Copy out the listing beneath, missing nothing.
+ + + + +
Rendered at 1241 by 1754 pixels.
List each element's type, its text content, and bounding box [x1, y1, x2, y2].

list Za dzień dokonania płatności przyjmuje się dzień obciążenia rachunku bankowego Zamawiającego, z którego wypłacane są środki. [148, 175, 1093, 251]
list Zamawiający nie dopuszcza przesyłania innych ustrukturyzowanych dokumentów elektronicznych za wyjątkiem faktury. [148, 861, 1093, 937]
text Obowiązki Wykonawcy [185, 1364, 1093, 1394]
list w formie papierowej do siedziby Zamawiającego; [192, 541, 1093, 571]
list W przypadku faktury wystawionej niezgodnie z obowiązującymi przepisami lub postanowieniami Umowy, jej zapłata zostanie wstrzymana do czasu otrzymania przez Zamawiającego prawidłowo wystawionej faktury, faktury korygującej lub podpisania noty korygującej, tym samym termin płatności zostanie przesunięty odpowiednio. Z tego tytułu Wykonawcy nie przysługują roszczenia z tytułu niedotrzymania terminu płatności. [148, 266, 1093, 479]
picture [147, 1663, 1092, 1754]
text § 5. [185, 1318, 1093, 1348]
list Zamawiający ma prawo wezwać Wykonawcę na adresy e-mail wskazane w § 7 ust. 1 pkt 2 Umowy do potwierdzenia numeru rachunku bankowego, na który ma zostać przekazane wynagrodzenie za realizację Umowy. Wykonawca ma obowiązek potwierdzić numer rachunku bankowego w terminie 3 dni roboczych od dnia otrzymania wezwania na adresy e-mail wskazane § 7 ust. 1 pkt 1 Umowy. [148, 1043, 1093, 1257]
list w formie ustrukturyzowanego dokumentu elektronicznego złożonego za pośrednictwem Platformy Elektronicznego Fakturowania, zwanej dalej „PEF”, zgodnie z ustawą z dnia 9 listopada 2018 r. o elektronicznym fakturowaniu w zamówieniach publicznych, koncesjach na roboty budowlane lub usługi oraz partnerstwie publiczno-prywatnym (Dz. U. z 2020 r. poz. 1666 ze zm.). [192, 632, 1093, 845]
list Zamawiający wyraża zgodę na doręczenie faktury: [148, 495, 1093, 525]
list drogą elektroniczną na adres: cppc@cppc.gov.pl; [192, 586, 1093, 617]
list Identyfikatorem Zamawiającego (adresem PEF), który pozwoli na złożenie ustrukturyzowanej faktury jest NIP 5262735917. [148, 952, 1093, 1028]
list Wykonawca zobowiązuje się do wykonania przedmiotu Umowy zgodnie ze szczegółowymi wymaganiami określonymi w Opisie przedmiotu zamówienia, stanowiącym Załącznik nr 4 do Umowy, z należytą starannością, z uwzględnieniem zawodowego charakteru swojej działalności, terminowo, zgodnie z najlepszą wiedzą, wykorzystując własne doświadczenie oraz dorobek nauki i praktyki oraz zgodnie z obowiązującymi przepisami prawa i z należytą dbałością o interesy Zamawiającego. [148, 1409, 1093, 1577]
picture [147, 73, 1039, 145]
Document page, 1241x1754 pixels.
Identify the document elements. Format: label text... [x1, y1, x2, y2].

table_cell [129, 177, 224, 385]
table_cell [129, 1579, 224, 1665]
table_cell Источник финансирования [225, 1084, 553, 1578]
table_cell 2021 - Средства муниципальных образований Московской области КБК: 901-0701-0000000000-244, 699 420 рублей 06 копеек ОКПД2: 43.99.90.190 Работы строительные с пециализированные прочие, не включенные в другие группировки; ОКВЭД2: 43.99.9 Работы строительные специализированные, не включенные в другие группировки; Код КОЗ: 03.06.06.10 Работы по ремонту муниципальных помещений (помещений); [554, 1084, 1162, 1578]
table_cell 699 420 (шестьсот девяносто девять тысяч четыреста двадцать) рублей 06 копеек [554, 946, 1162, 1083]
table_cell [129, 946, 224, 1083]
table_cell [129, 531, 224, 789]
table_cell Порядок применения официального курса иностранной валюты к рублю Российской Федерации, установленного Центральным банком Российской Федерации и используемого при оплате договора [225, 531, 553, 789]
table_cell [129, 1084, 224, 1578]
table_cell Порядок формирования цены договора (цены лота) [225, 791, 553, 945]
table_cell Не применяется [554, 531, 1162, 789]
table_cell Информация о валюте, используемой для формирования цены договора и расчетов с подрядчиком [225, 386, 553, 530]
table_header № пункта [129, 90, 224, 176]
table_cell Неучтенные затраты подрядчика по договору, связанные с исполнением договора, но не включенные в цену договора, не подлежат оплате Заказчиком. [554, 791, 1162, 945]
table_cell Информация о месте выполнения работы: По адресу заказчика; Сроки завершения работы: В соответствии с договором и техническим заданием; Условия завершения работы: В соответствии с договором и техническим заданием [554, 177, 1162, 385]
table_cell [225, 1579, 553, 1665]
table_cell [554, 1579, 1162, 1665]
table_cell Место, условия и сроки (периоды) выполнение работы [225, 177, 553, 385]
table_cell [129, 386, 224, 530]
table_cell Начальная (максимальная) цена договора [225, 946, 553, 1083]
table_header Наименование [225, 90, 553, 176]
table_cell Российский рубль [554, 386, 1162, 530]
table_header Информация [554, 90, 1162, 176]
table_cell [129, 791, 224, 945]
+ + + + +
→ **TASK ANSWER**
Rendered at 1241 by 1754 pixels.
List each element's type, its text content, and bounding box [x1, y1, x2, y2].

list Za dzień dokonania płatności przyjmuje się dzień obciążenia rachunku bankowego Zamawiającego, z którego wypłacane są środki. [148, 175, 1093, 251]
list Zamawiający nie dopuszcza przesyłania innych ustrukturyzowanych dokumentów elektronicznych za wyjątkiem faktury. [148, 861, 1093, 937]
text Obowiązki Wykonawcy [185, 1364, 1093, 1394]
list w formie papierowej do siedziby Zamawiającego; [192, 541, 1093, 571]
list W przypadku faktury wystawionej niezgodnie z obowiązującymi przepisami lub postanowieniami Umowy, jej zapłata zostanie wstrzymana do czasu otrzymania przez Zamawiającego prawidłowo wystawionej faktury, faktury korygującej lub podpisania noty korygującej, tym samym termin płatności zostanie przesunięty odpowiednio. Z tego tytułu Wykonawcy nie przysługują roszczenia z tytułu niedotrzymania terminu płatności. [148, 266, 1093, 479]
picture [147, 1663, 1092, 1754]
text § 5. [185, 1318, 1093, 1348]
list Zamawiający ma prawo wezwać Wykonawcę na adresy e-mail wskazane w § 7 ust. 1 pkt 2 Umowy do potwierdzenia numeru rachunku bankowego, na który ma zostać przekazane wynagrodzenie za realizację Umowy. Wykonawca ma obowiązek potwierdzić numer rachunku bankowego w terminie 3 dni roboczych od dnia otrzymania wezwania na adresy e-mail wskazane § 7 ust. 1 pkt 1 Umowy. [148, 1043, 1093, 1257]
list w formie ustrukturyzowanego dokumentu elektronicznego złożonego za pośrednictwem Platformy Elektronicznego Fakturowania, zwanej dalej „PEF”, zgodnie z ustawą z dnia 9 listopada 2018 r. o elektronicznym fakturowaniu w zamówieniach publicznych, koncesjach na roboty budowlane lub usługi oraz partnerstwie publiczno-prywatnym (Dz. U. z 2020 r. poz. 1666 ze zm.). [192, 632, 1093, 845]
list Zamawiający wyraża zgodę na doręczenie faktury: [148, 495, 1093, 525]
list drogą elektroniczną na adres: cppc@cppc.gov.pl; [192, 586, 1093, 617]
list Identyfikatorem Zamawiającego (adresem PEF), który pozwoli na złożenie ustrukturyzowanej faktury jest NIP 5262735917. [148, 952, 1093, 1028]
list Wykonawca zobowiązuje się do wykonania przedmiotu Umowy zgodnie ze szczegółowymi wymaganiami określonymi w Opisie przedmiotu zamówienia, stanowiącym Załącznik nr 4 do Umowy, z należytą starannością, z uwzględnieniem zawodowego charakteru swojej działalności, terminowo, zgodnie z najlepszą wiedzą, wykorzystując własne doświadczenie oraz dorobek nauki i praktyki oraz zgodnie z obowiązującymi przepisami prawa i z należytą dbałością o interesy Zamawiającego. [148, 1409, 1093, 1577]
picture [147, 73, 1039, 145]
Document page, 1241x1754 pixels.
Identify the document elements. Format: label text... [x1, y1, x2, y2].

table_cell [129, 177, 224, 385]
table_cell [129, 1579, 224, 1665]
table_cell Источник финансирования [225, 1084, 553, 1578]
table_cell 2021 - Средства муниципальных образований Московской области КБК: 901-0701-0000000000-244, 699 420 рублей 06 копеек ОКПД2: 43.99.90.190 Работы строительные с пециализированные прочие, не включенные в другие группировки; ОКВЭД2: 43.99.9 Работы строительные специализированные, не включенные в другие группировки; Код КОЗ: 03.06.06.10 Работы по ремонту муниципальных помещений (помещений); [554, 1084, 1162, 1578]
table_cell 699 420 (шестьсот девяносто девять тысяч четыреста двадцать) рублей 06 копеек [554, 946, 1162, 1083]
table_cell [129, 946, 224, 1083]
table_cell [129, 531, 224, 789]
table_cell Порядок применения официального курса иностранной валюты к рублю Российской Федерации, установленного Центральным банком Российской Федерации и используемого при оплате договора [225, 531, 553, 789]
table_cell [129, 1084, 224, 1578]
table_cell Порядок формирования цены договора (цены лота) [225, 791, 553, 945]
table_cell Не применяется [554, 531, 1162, 789]
table_cell Информация о валюте, используемой для формирования цены договора и расчетов с подрядчиком [225, 386, 553, 530]
table_header № пункта [129, 90, 224, 176]
table_cell Неучтенные затраты подрядчика по договору, связанные с исполнением договора, но не включенные в цену договора, не подлежат оплате Заказчиком. [554, 791, 1162, 945]
table_cell Информация о месте выполнения работы: По адресу заказчика; Сроки завершения работы: В соответствии с договором и техническим заданием; Условия завершения работы: В соответствии с договором и техническим заданием [554, 177, 1162, 385]
table_cell [225, 1579, 553, 1665]
table_cell [554, 1579, 1162, 1665]
table_cell Место, условия и сроки (периоды) выполнение работы [225, 177, 553, 385]
table_cell [129, 386, 224, 530]
table_cell Начальная (максимальная) цена договора [225, 946, 553, 1083]
table_header Наименование [225, 90, 553, 176]
table_cell Российский рубль [554, 386, 1162, 530]
table_header Информация [554, 90, 1162, 176]
table_cell [129, 791, 224, 945]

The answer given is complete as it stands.